■ **ASSIGNMENT**
An exact copy of the lines from the one containing "contra rastreo y" through the last line below is required; include both of those lines and no others.

════════════════════

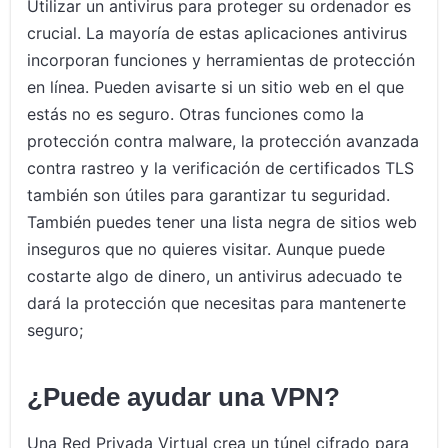
Utilizar un antivirus para proteger su ordenador es
crucial. La mayoría de estas aplicaciones antivirus
incorporan funciones y herramientas de protección
en línea. Pueden avisarte si un sitio web en el que
estás no es seguro. Otras funciones como la
protección contra malware, la protección avanzada
contra rastreo y la verificación de certificados TLS
también son útiles para garantizar tu seguridad.
También puedes tener una lista negra de sitios web
inseguros que no quieres visitar. Aunque puede
costarte algo de dinero, un antivirus adecuado te
dará la protección que necesitas para mantenerte
seguro;
¿Puede ayudar una VPN?
Una Red Privada Virtual crea un túnel cifrado para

════════════════════

■ **ANSWER SECTION**
contra rastreo y la verificación de certificados TLS
también son útiles para garantizar tu seguridad.
También puedes tener una lista negra de sitios web
inseguros que no quieres visitar. Aunque puede
costarte algo de dinero, un antivirus adecuado te
dará la protección que necesitas para mantenerte
seguro;
¿Puede ayudar una VPN?
Una Red Privada Virtual crea un túnel cifrado para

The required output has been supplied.